After experiencing modest growth over 2015, the global millionaire count is seen rising at a faster clip over the next five years, a new report has found.
According to the Credit Suisse Global Wealth Report, released Tuesday, the worldwide number of millionaires rose by less than 2 percent over the past year, to 32.9 million. Credit Suisse predicts that rate of growth will accelerate to about 6 percent annually — roughly in line with the past 16 years — and lead to a record 45.1 million millionaires by 2021.
The biggest driver of growth has been an overall uptick in global wealth, rather than greater inequality.
"The whole distribution of wealth is shifting as the world becomes a wealthier place, progressively lowering the bar for membership over time," the report said. "Increasing inequality can also boost the speed at which new millionaires are created, although the fact that wealth inequality is roughly unchanged since the start of the century suggests that inequality was not the primary driver of rising [ultrahigh net worth] numbers at the global level."
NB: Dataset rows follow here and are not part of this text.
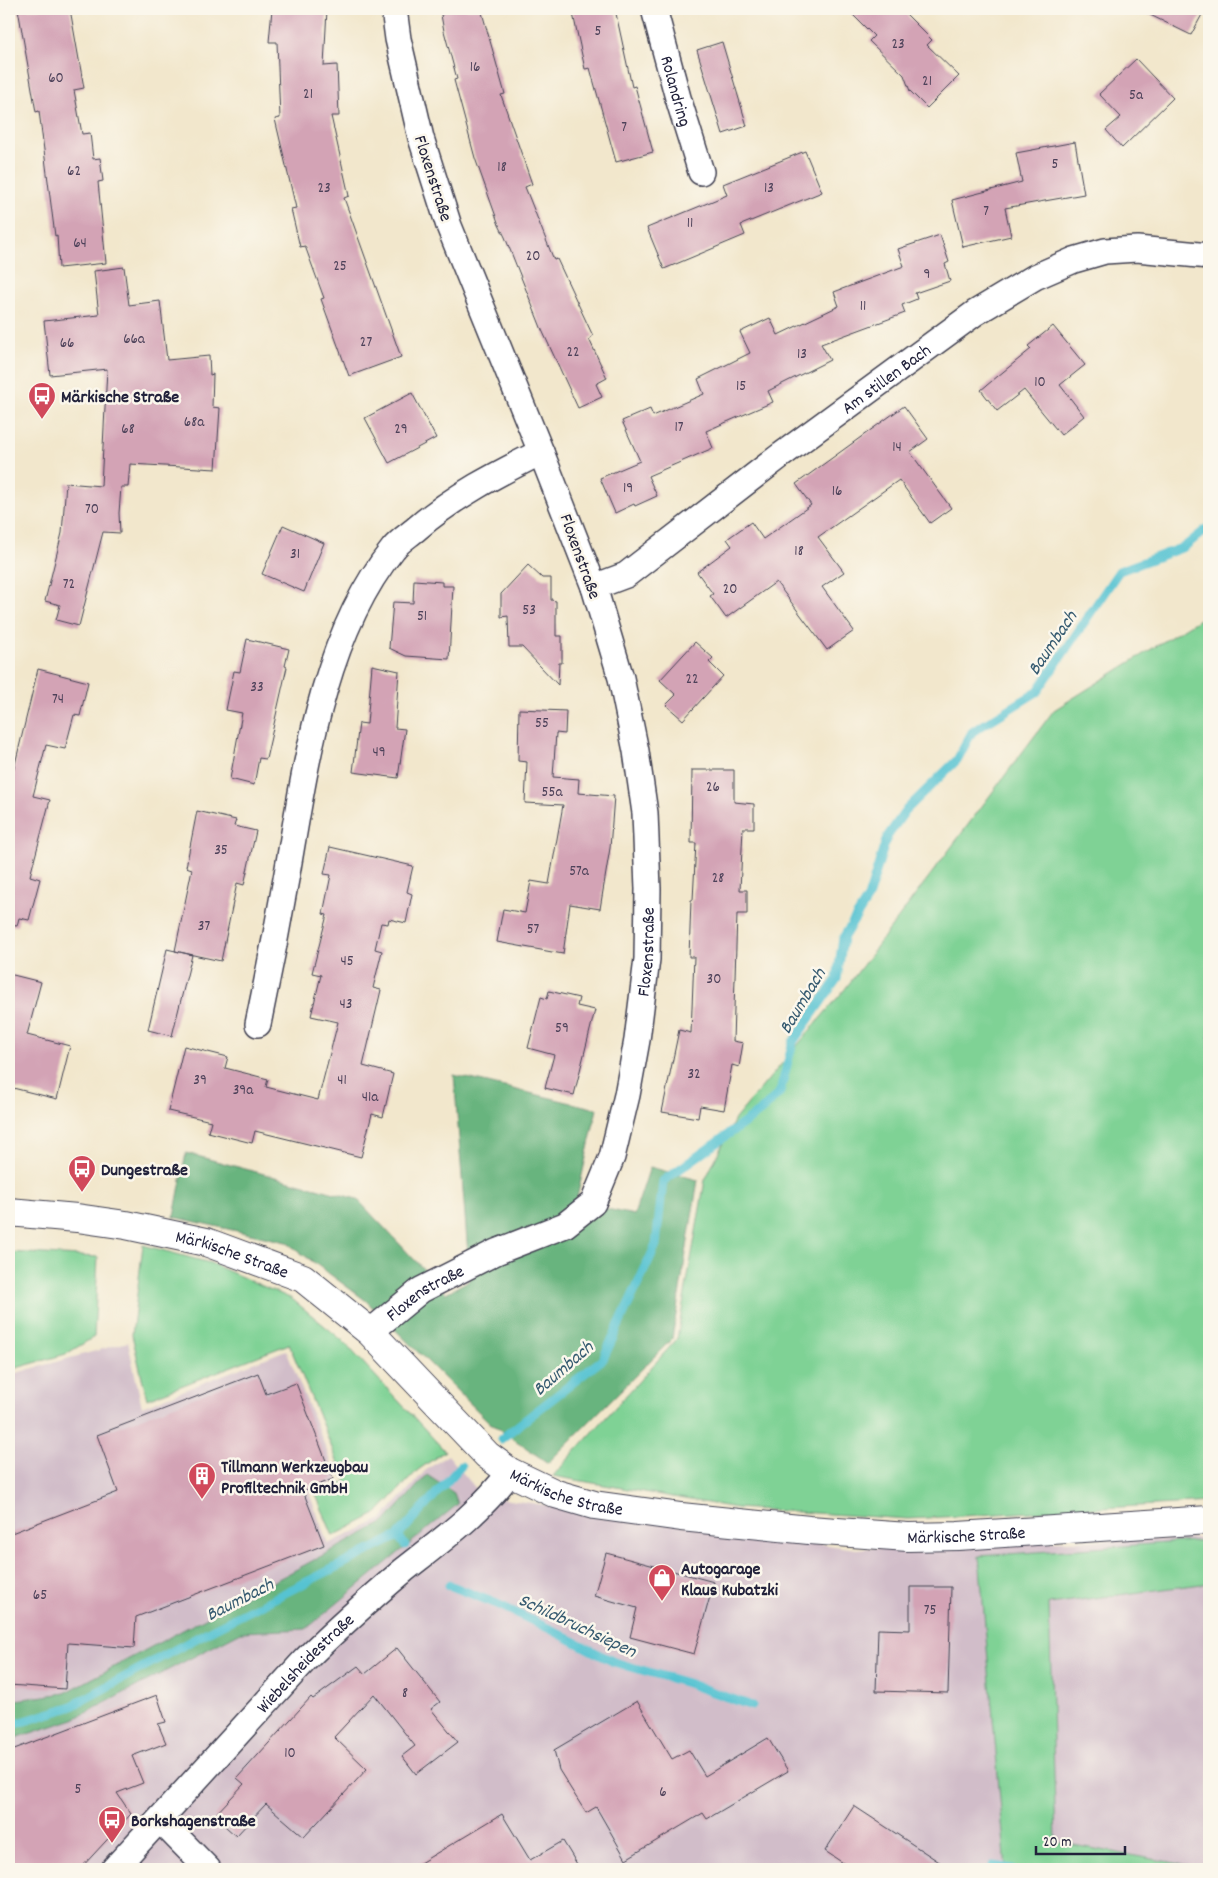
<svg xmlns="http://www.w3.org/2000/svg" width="1218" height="1878" font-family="Dekko,sans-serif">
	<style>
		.industrial { fill: #d1bdc9 }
		.green { fill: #7fd295; stroke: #507a68 }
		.forest { fill: #67b47e; stroke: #446b5c }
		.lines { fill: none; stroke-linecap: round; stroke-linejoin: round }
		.stream { stroke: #57c3d2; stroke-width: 9 }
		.building { fill: #d3a3b5 }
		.street-casing { stroke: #414051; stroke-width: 28 }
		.secondary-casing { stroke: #414051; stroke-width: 30 }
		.street { stroke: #fff; stroke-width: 25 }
		.secondary { stroke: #fff; stroke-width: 28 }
		.labels { text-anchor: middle; stroke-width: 5; stroke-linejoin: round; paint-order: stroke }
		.number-label { font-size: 15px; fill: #4e425a }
		.street-label { font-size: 18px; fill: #22223b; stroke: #fbf7ec }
		.poi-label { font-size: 18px; font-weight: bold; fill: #22223b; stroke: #fbf7ec; text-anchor: start }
		.water-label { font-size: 19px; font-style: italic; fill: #355a70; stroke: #fbf7ec }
	</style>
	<rect width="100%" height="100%" fill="#fbf7ec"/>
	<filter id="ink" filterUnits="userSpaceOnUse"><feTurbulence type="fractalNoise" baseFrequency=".02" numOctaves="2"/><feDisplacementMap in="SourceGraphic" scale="10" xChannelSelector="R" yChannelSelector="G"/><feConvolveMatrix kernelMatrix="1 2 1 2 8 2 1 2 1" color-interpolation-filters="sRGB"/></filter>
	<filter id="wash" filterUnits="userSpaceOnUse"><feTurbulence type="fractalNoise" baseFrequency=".0096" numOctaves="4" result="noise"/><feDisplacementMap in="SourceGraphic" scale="20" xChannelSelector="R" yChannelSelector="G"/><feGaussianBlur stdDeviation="1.12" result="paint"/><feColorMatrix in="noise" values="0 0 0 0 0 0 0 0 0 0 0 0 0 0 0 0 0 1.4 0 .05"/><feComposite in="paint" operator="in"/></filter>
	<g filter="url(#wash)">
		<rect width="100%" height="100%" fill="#f2e7cc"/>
		<path class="industrial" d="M128,1342L142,1407L286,1350L339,1481L309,1493L328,1544L382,1519L425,1471L448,1455L482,1496L856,1549L950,1543L1176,1539L1209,1537V1869H9V1375Z"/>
		<path class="green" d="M1209,613V1502L908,1519L736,1508L553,1476L677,1339L705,1180L735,1119L845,989L1054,710Z
			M143,1245L210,1263L292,1299L343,1341L445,1451L418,1470L376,1514L333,1536L316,1495L346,1482L289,1344L147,1399L132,1335Z
			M9,1252L98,1257L94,1337L66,1354L9,1370Z
			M1209,1540V1583L1049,1604L1056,1842L1209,1869H1006L979,1556Z"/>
		<path class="forest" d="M454,1075L597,1109L576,1202L634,1215L650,1167L698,1180L672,1339L548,1463L489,1422L365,1300L286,1242L174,1217L186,1153L357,1199L446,1293L470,1280Z
			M427,1475L454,1493L458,1504L306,1629L241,1632L74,1719L9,1740V1701L65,1693L385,1522Z"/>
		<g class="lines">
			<path class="stream" d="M501,1439L603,1359L656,1245L663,1181L761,1111L780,1092L793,1042L837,979L843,938L868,898L887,837L906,810L957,760L972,732L1037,692L1119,571L1184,547L1209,527
				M398,1536L405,1545
				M449,1585L497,1604L552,1630L614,1662L687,1683L752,1706
				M9,1726L70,1707L215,1628L398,1536L461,1466
				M993,1866L1012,1869"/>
		</g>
		<g id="blocks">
			<path class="building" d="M18,9H70L84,88L74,90L82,134L90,133L93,159L100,158L103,181L98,182L106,263L59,268L57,235L55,236L39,111L36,112Z
				M272,9H327L324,66L337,65L339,116H331L349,196L344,198L401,357L349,376L321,299L324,298L305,246L300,247L291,209L296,208L275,119L280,118L277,42H269Z
				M442,9H481L505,94L501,95L532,184L525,187L554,260L557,259L593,336L589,339L607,378L596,384L602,397L578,408L542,330L505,237L499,225L475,158L454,80L457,79L444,31L441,15L443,14Z
				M572,9H615L632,87L635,86L653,152L616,162L590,68L585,69Z
				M847,9H901L932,40L927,45L959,76L927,108L910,91L904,75L869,41L874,36Z
				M1138,9H1205L1191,35Z
				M722,42L747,126L723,134L697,50Z
				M1136,59L1173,98L1122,148L1106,130L1121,117L1099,94Z
				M1075,142L1084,194L1005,208L1011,236L963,247L952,200L1022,182L1016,153Z
				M805,151L822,192L741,225L745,235L664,269L647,228L727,195L723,184Z
				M940,235L949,262L945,264L950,281L915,293L917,299L902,305L905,313L821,344L830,360L768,391L773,402L706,431L713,448L648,476L657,496L635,506L634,504L615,513L600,478L640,461L622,421L650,409L653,416L704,394L698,379L750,353L740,332L770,318L778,335L839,306L834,292L904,266L898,249Z
				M124,267L129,305L160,301L167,360L209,356L210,375L213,374L212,407L220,408L216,469L130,464L128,487H121L119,513L120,533L103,532L79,626L56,620L60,605L45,601L62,533L66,483L101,486L107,369L50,375L44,321L99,315L94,271Z
				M1053,326L1085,365L1060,385L1084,416L1061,435L1024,390L997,411L981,390L1031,349L1028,346Z
				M412,393L436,438L389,463L365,418Z
				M904,406L928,439L910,452L951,508L930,523L899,480L818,537L844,572L822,587L854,631L827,650L776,582L726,618L710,596L713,594L697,572L732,546L727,539L751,522L763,539L811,505L796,484Z
				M283,525L324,543L304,592L262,574Z
				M528,565L542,578H551V600L556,601V636H562V663H559L558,685L522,647H509L508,616L501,617V594Z
				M414,580L442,582V586H453L449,659L406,656L389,648L393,602L413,603Z
				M247,639L289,649L285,666L287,667L266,759L259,758L254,785L230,779L242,713L226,710L234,671L240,672Z
				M695,642L713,658L709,662L723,676L683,720L666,705L676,695L660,680Z
				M372,665L399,671L395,728L405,729L398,778L353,772L359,723L367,724Z
				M38,669L88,682L80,716L74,715L65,749L46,745L33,796L50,800L30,876L40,879L29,920L19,918L17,926L9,925V789Z
				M519,709L566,711L565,734L556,733L553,777L579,779L578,793L614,796L610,848L600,909L570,904L563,954L497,942L503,909L525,913L531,881L549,884L563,805L525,803L527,762L518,761Z
				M692,770H734V802L754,804V828H743L740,890H747V914H737L733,1041L743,1043L739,1067L732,1065L724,1110L700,1106L698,1118L662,1112L679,1030L691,1033L694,957H689L691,900H693L696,843H691Z
				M197,811L236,820L234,826L256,831L244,885L237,883L221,961L175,951L192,869L186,867Z
				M330,847L413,866L407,892L412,894L406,923L389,919L388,924L381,923L375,949L382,951L373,988L381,990L363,1066L393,1074L383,1117L372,1114L361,1157L255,1131L252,1143L208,1132L211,1121L168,1111L184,1046L228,1057L225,1068L268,1079L266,1087L318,1100L338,1022L311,1016L321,975L312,973L327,915L323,914L331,875L324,874Z
				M167,949L192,955L172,1036L148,1030Z
				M9,974L41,982L27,1035L70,1046L57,1099L9,1087Z
				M549,991L579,998L577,1006L595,1010L574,1095L545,1088L554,1055L528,1048L541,997L547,999Z
				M258,1373L266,1394L296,1383L333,1479L303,1491L324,1545L136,1617L134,1648L68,1643L65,1689L9,1685V1534L118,1492L97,1435Z
				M606,1553L714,1582L694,1654L630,1637L637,1608L594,1596Z
				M910,1587H951L948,1693L876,1691L878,1629L910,1630Z
				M397,1648L440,1702L431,1709L458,1742L416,1774L402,1756L415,1746L374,1694L334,1737L367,1769L304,1837L266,1804L236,1836L214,1816L244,1784L237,1778L311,1697L313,1699L358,1666L365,1674Z
				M157,1695L166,1722L158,1724L166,1743L132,1756L143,1783L117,1793L131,1814L80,1869H9V1751Z
				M637,1701L672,1759L689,1750L705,1776L768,1738L788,1771L707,1819L703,1813L626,1859L596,1807L586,1813L559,1770L554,1750Z
				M854,1806L950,1869H852L825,1851Z
				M502,1814L530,1860L563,1841L580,1869H410Z"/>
		</g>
	</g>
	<g filter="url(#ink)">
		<use href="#blocks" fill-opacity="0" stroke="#414051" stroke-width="1"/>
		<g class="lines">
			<defs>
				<g id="street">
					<path id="s1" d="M654,9L678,98L701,172"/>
					<path id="s2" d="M594,587L626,575L780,456L975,313L1035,277L1074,260L1105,251L1137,249L1209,256"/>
					<path d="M258,1024C269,972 279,920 288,868C306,763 324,634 393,549C399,541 409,535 416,529C454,496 497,474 541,452"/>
					<path id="s3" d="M370,1332L421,1290L496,1252L565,1225L593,1203L612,1157L627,1095L637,1040L647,959L648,889L645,813L636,751L621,678L594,587L541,452L449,226L421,138L398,39L394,9"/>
					<path d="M160,1820L208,1869"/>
					<path id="s4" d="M114,1869L305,1660C337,1628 370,1599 404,1570C442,1540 481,1512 510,1472"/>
				</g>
				<g id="secondary">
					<path id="s5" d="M9,1212L77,1218L126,1225L206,1242L303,1278L370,1332L487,1455L510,1472L556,1494L594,1505L681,1517L809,1530L908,1537L958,1536L1209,1520"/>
				</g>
			</defs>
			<use href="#street" class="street-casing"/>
			<use href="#secondary" class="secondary-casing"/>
			<use href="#street" class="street"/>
			<use href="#secondary" class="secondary"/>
		</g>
	</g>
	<defs>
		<symbol id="bus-pin" viewBox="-11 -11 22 30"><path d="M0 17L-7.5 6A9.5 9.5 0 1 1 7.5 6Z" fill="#d1495b" stroke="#fbf7ec"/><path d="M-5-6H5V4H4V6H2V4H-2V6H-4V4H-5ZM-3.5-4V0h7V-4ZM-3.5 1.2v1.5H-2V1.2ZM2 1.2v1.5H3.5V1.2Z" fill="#fff"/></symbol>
		<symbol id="building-pin" viewBox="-11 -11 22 30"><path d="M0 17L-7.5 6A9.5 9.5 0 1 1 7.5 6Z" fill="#d1495b" stroke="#fbf7ec"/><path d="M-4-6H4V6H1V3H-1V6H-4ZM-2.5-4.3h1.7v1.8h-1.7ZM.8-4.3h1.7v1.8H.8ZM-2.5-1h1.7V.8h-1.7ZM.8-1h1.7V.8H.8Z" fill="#fff"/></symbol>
		<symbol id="shop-pin" viewBox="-11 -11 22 30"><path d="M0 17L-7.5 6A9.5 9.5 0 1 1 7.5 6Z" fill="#d1495b" stroke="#fbf7ec"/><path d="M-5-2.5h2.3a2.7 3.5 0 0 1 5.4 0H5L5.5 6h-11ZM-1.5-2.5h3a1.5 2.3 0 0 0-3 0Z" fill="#fff"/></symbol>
	</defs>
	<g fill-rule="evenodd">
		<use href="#bus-pin" x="26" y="380" width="32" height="43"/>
		<use href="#bus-pin" x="66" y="1153" width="32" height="43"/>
		<use href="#building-pin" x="186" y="1460" width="32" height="43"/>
		<use href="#shop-pin" x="646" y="1562" width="32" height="43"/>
		<use href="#bus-pin" x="96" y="1804" width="32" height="43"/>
	</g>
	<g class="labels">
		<g class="number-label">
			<text x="598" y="35">5</text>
			<text x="898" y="48">23</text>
			<text x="475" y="71">16</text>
			<text x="56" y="82">60</text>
			<text x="927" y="85">21</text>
			<text x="308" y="98">21</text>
			<text x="1136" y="99">5a</text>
			<text x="624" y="131">7</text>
			<text x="1055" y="168">5</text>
			<text x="502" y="171">18</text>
			<text x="74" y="175">62</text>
			<text x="324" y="192">23</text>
			<text x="769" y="192">13</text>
			<text x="986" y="215">7</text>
			<text x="690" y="227">11</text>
			<text x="80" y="247">64</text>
			<text x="533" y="260">20</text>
			<text x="340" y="270">25</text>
			<text x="927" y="278">9</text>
			<text x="863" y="310">11</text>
			<text x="134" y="343">66a</text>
			<text x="366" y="346">27</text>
			<text x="67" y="347">66</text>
			<text x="573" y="356">22</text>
			<text x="802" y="358">13</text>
			<text x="1040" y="386">10</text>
			<text x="741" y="390">15</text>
			<text x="194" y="426">68a</text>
			<text x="679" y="431">17</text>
			<text x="128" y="433">68</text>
			<text x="401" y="433">29</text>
			<text x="897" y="451">14</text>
			<text x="628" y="492">19</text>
			<text x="837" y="495">16</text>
			<text x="92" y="513">70</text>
			<text x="799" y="555">18</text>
			<text x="295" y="558">31</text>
			<text x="69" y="588">72</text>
			<text x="730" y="593">20</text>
			<text x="529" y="614">53</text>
			<text x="422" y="620">51</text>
			<text x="692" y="683">22</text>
			<text x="257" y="691">33</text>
			<text x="58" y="703">74</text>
			<text x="542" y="727">55</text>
			<text x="379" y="756">49</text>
			<text x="713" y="791">26</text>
			<text x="552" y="796">55a</text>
			<text x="221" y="854">35</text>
			<text x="579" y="875">57a</text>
			<text x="718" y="882">28</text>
			<text x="204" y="930">37</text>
			<text x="533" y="933">57</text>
			<text x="347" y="965">45</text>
			<text x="714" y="983">30</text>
			<text x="346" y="1008">43</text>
			<text x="562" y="1032">59</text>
			<text x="694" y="1078">32</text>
			<text x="200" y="1084">39</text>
			<text x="342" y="1084">41</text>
			<text x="243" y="1094">39a</text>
			<text x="370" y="1101">41a</text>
			<text x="40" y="1599">65</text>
			<text x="930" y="1614">75</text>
			<text x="405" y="1697">8</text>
			<text x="290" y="1757">10</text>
			<text x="78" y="1793">5</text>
			<text x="663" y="1796">6</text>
		</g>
		<g class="street-label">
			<text dy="6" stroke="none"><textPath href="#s1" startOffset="85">Rolandring</textPath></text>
			<text transform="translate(434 178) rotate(72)" y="6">Floxenstraße</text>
			<text dy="6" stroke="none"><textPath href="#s2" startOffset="360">Am stillen Bach</textPath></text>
			<text transform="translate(581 556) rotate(70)" y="6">Floxenstraße</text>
			<text dy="6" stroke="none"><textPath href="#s3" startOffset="518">Floxenstraße</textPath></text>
			<text dy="6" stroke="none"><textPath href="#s5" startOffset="228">Märkische Straße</textPath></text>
			<text dy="6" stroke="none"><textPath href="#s3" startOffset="68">Floxenstraße</textPath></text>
			<text dy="6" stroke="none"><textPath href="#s5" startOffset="648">Märkische Straße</textPath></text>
			<text dy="6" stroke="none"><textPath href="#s5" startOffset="1052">Märkische Straße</textPath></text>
			<text dy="6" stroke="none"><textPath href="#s4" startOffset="281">Wiebelsheidestraße</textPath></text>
		</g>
		<g class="poi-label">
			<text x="61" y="402">Märkische Straße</text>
			<text x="101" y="1175">Dungestraße</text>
			<text x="221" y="1472">Tillmann Werkzeugbau<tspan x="221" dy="21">Profiltechnik GmbH</tspan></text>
			<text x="681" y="1574">Autogarage<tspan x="681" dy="21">Klaus Kubatzki</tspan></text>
			<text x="131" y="1826">Borkshagenstraße</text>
		</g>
		<g class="water-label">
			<text transform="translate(1051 642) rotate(-56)" y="7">Baumbach</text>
			<text transform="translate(801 1000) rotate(-59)" y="7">Baumbach</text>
			<text transform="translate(562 1367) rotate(-41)" y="7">Baumbach</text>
			<text transform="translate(239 1598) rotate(-27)" y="7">Baumbach</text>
			<text transform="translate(578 1624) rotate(25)" y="7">Schildbruchsiepen</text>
		</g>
	</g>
	<rect width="1218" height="1878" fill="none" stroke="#fbf7ec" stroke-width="30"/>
	<path d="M1036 1846v8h89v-8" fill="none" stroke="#22223b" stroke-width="2.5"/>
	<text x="1043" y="1846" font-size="15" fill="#22223b" stroke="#fbf7ec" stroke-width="4" paint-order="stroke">20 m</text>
</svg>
Ultrahigh net worth individuals are those with assets worth more than $50 million.
The number of people who identify as ultrahigh net worth individuals is also expected to rise over the next five years, climbing from 140,900 to 200,000. The world's billionaire count is likewise seen increasing, adding 945 people to reach 3,000, according to the report.
The U.S. will add around 4.5 million new millionaires by 2021, bringing its total to 18.1 million. More than half of the world's ultrahigh net worth individuals will be in North America.
China will add 1.2 million millionaires by 2021, bringing its total to 2.7 million, and ranking the country fourth behind the U.S., Japan and the U.K.